• Text
------------

Combined SLA for consumed cloud services

Suppose you are developing a simple web application using Azure PaaS services, such as Azure App Service and Azure SQL Database. Taken in isolation, these services usually provide something in the range of three to four nines of availability,

  • Azure App Service: 99.95%
  • Azure SQL Database: 99.99%
  • Azure Traffic Manager: 99.99%

However, when these services are combined within architecture there is possibility that any one component could suffer an outage, bringing overall solution availability lower than individual availability.

Services in Serial

In following example where App Service and SQL Database are connected in serial, each service is a failure mode. There could be three possibilities of failure,

  1. App Service may go down, SQL Database may still be up and running
  2. App Service may be up and running, SQL Database may go down
  3. Both App Service and SQL Database may go down together

availability 2

So, to calculate combines availability for serial connected services, simply multiply individual availability percentage, i.e.

Availability of App Service * Availability of SQL Database

=

99.95% * 99.99%

=

99.94%

Observation – combined availability of 99.94% is lesser than individual services availability.

Services in Parallel

Now to make this solution highly available, you can have same replica of this solution deployed in another region and add traffic manager to dynamically redirect traffic into one of the region. This may add larger failure modes, but we will see how it will enhance/increase solution availability.

------------

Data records

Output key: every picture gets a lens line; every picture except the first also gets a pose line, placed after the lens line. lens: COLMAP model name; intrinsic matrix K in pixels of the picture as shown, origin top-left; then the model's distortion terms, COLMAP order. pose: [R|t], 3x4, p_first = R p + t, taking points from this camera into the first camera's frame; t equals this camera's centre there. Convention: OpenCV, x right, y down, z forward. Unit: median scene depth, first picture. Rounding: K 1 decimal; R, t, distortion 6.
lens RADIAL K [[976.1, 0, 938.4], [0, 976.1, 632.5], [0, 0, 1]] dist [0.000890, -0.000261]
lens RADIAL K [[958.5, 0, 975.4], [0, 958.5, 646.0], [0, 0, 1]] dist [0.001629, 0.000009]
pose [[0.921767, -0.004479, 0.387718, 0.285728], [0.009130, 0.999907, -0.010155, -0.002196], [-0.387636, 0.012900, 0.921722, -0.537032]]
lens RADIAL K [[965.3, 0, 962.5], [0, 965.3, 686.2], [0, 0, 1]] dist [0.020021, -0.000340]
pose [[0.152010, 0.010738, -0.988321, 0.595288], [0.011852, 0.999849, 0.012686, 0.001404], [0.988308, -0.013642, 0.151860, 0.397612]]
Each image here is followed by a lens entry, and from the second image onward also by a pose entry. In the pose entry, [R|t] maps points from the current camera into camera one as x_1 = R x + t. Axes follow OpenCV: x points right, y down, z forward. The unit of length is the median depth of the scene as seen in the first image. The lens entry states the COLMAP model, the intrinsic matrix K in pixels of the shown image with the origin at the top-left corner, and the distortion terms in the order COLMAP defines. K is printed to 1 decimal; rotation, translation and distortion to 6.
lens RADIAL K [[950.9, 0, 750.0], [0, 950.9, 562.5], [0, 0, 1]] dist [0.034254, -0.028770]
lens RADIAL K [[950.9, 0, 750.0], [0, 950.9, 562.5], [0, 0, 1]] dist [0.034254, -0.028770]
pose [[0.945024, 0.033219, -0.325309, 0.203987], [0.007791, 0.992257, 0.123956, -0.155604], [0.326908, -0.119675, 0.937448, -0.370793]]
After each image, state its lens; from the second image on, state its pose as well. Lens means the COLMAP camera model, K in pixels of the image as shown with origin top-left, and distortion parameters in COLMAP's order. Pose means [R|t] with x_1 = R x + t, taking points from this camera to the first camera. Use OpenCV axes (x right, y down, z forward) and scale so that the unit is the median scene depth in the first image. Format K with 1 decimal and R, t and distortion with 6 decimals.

------------

• Prompt 1
In the text on combined cloud service availability, what combined availability results when App Service and SQL Database are connected in serial?
• Prompt 2
Print the part of the text on combined cloud service availability between "In following example" and "availability percentage, i.e.", inclusive.

• Answer section 1
99.94%

• Answer section 2
In following example where App Service and SQL Database are connected in serial, each service is a failure mode. There could be three possibilities of failure,

  1. App Service may go down, SQL Database may still be up and running
  2. App Service may be up and running, SQL Database may go down
  3. Both App Service and SQL Database may go down together

availability 2

So, to calculate combines availability for serial connected services, simply multiply individual availability percentage, i.e.